→ Written problem
Quote each line of the material below verbatim, omitting the pictures.

***

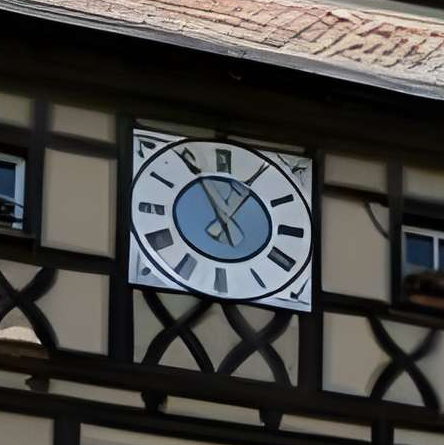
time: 12:55
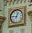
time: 12:46
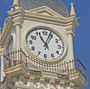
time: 11:03
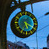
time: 5:19
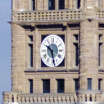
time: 10:28
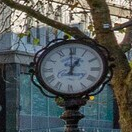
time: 1:00
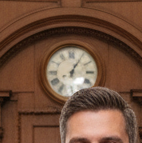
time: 1:05
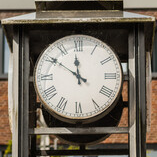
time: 11:50
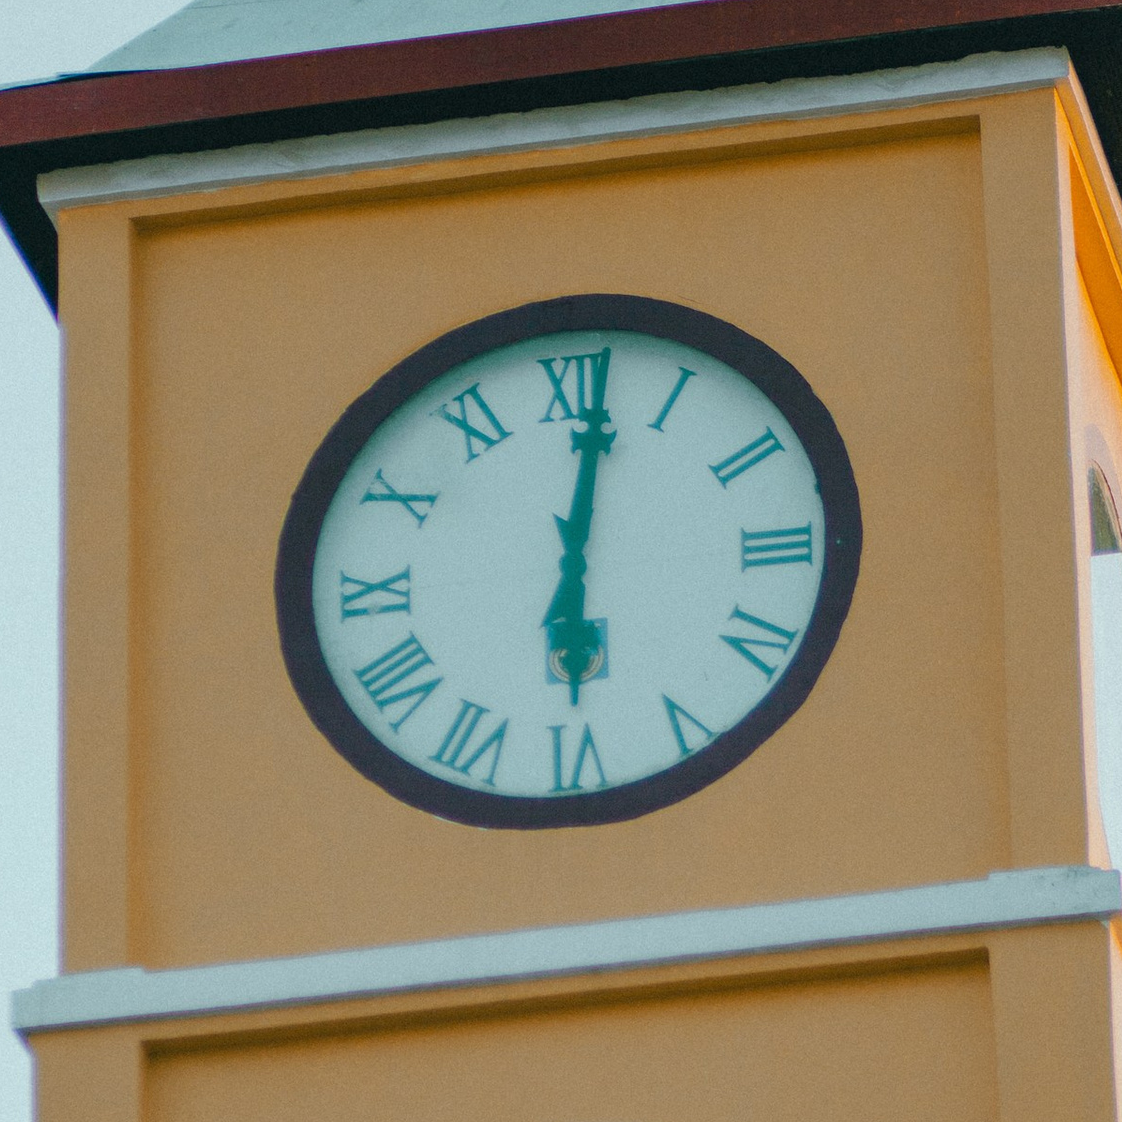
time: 6:01
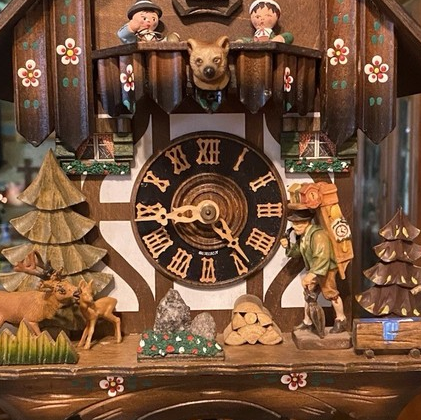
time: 4:44
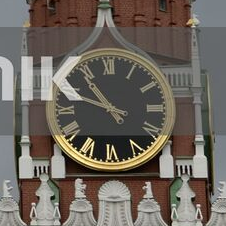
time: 10:48
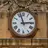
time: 2:57
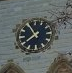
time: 7:55
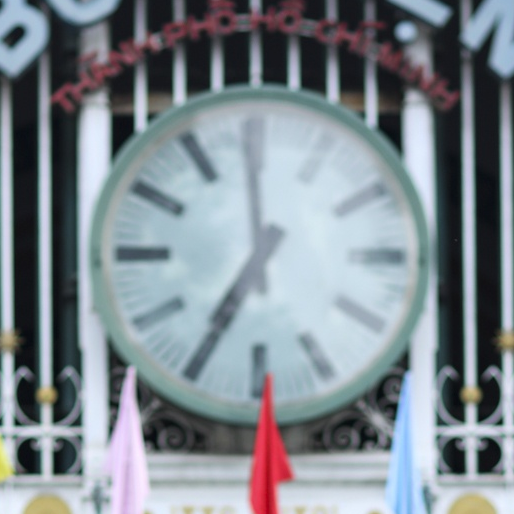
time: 6:59
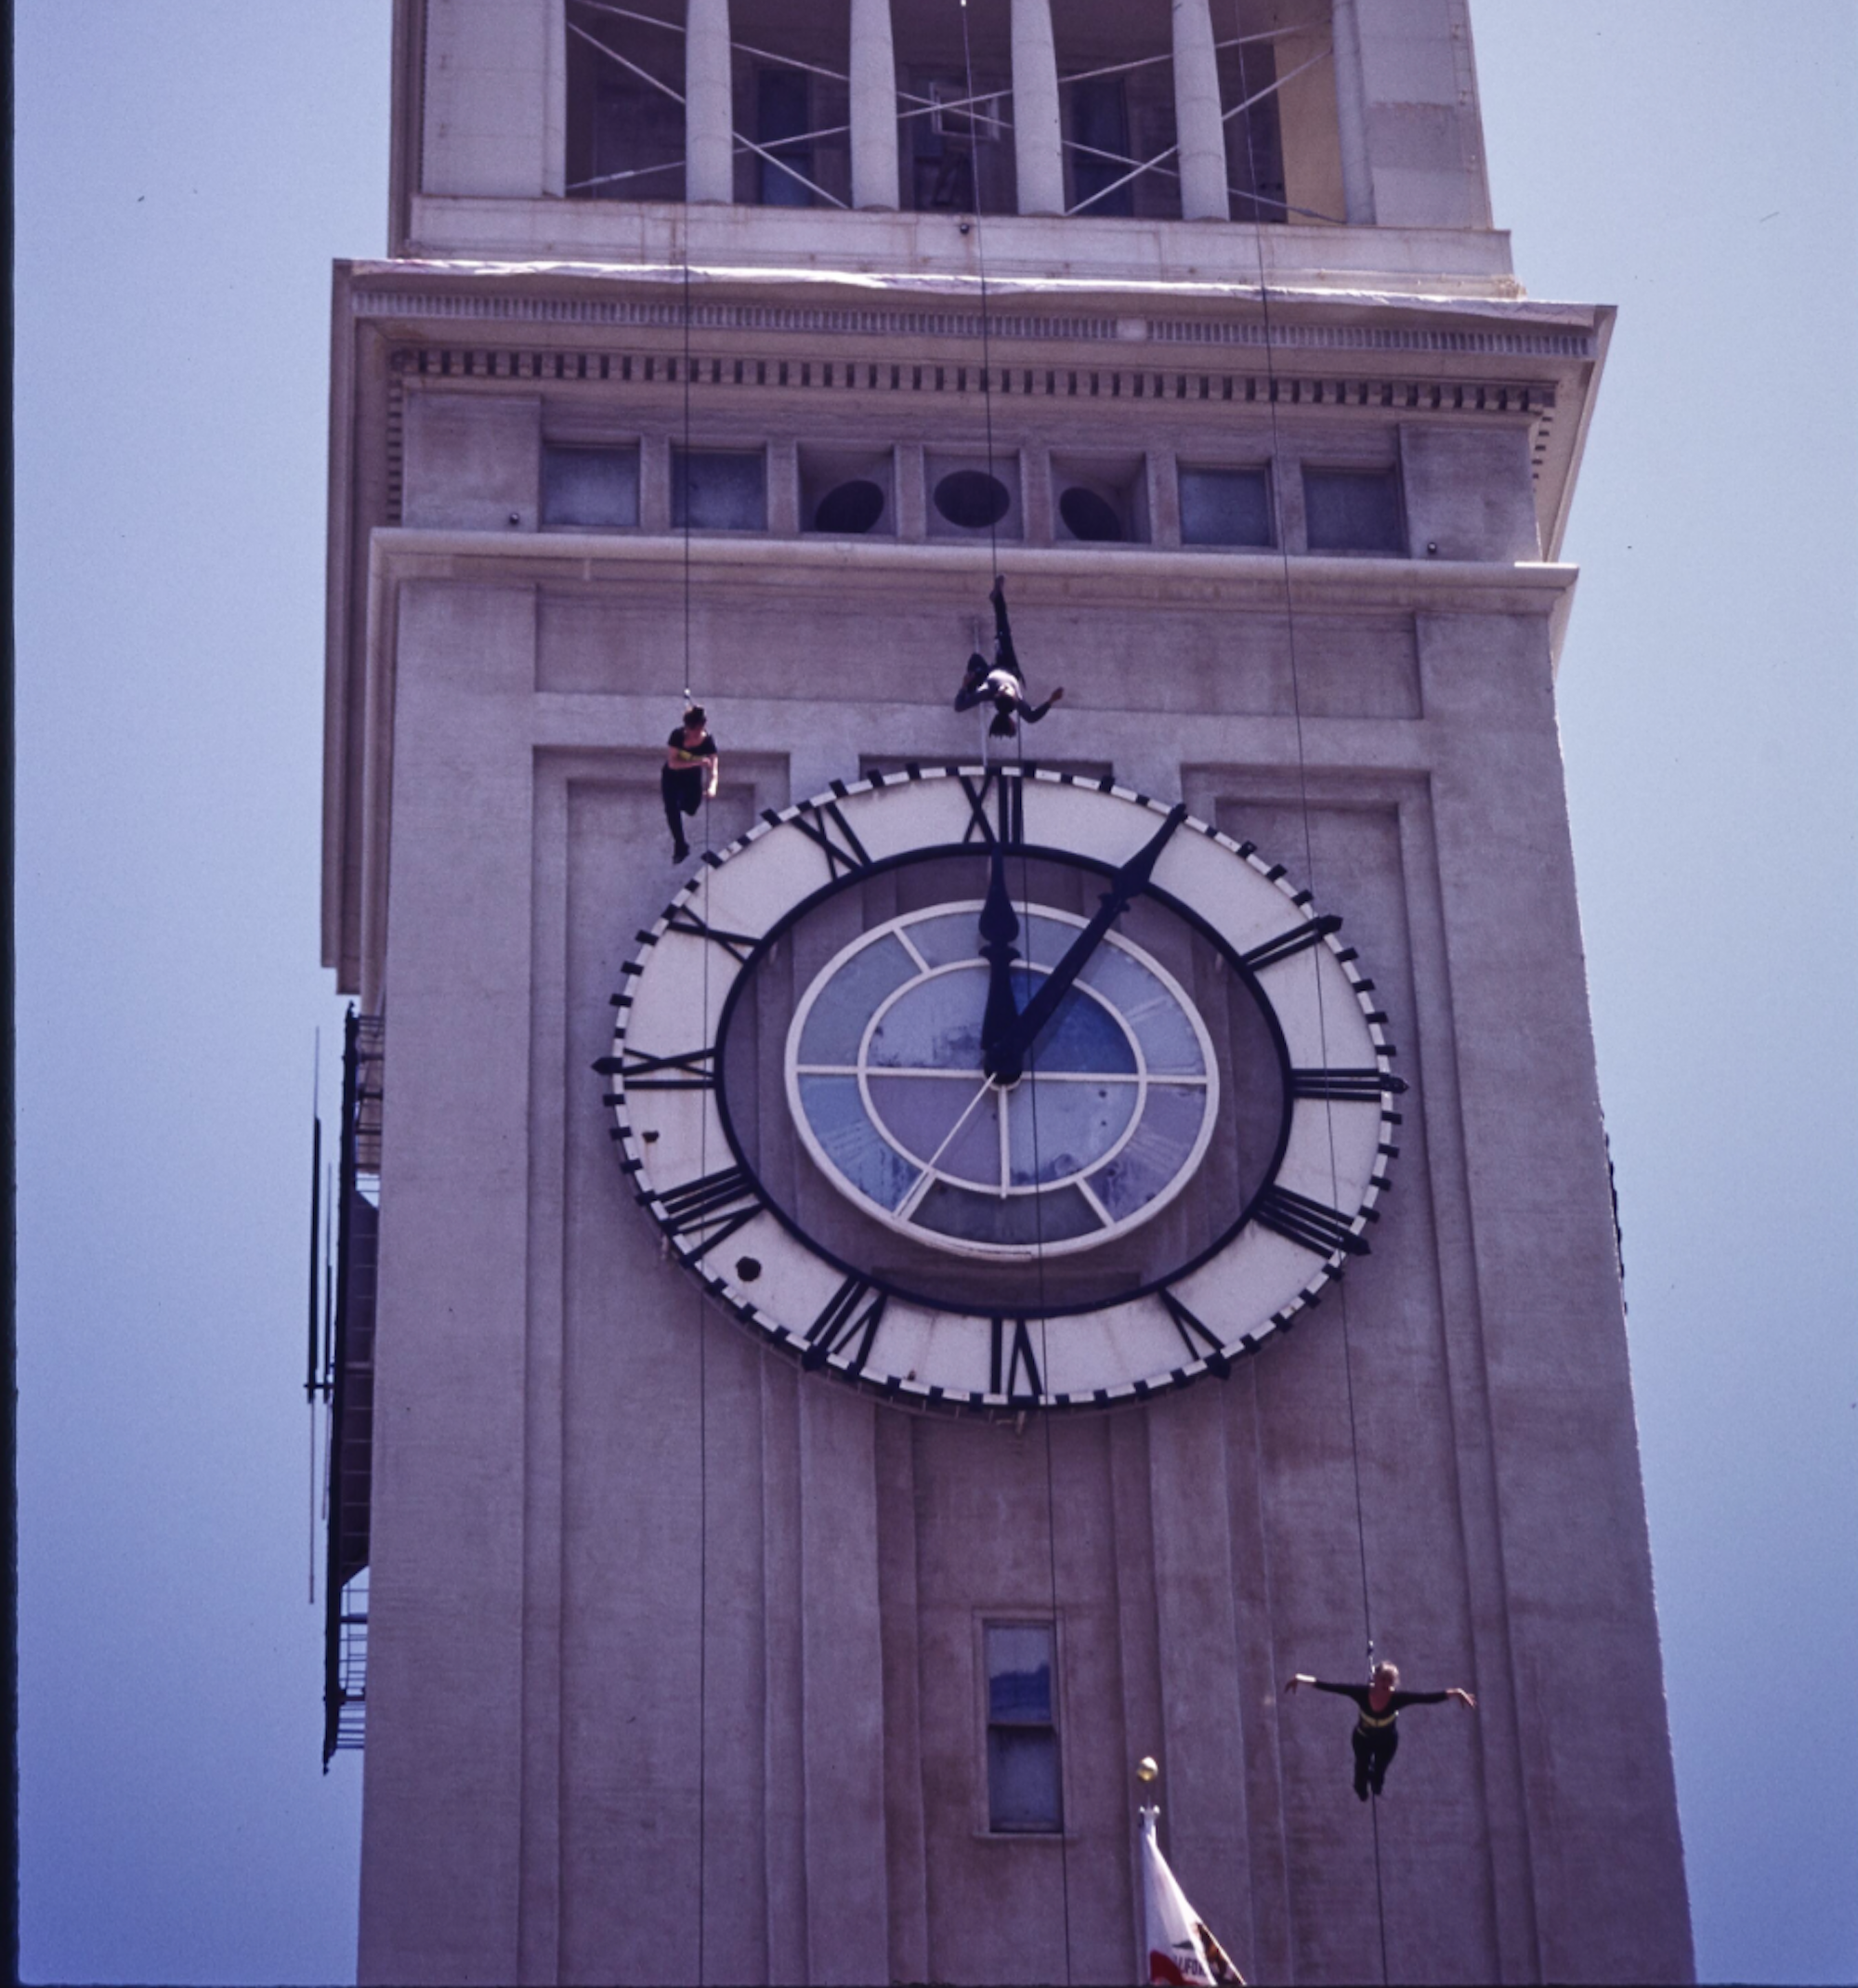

***

→ Response
time: 12:55
time: 12:46
time: 11:03
time: 5:19
time: 10:28
time: 1:00
time: 1:05
time: 11:50
time: 6:01
time: 4:44
time: 10:48
time: 2:57
time: 7:55
time: 6:59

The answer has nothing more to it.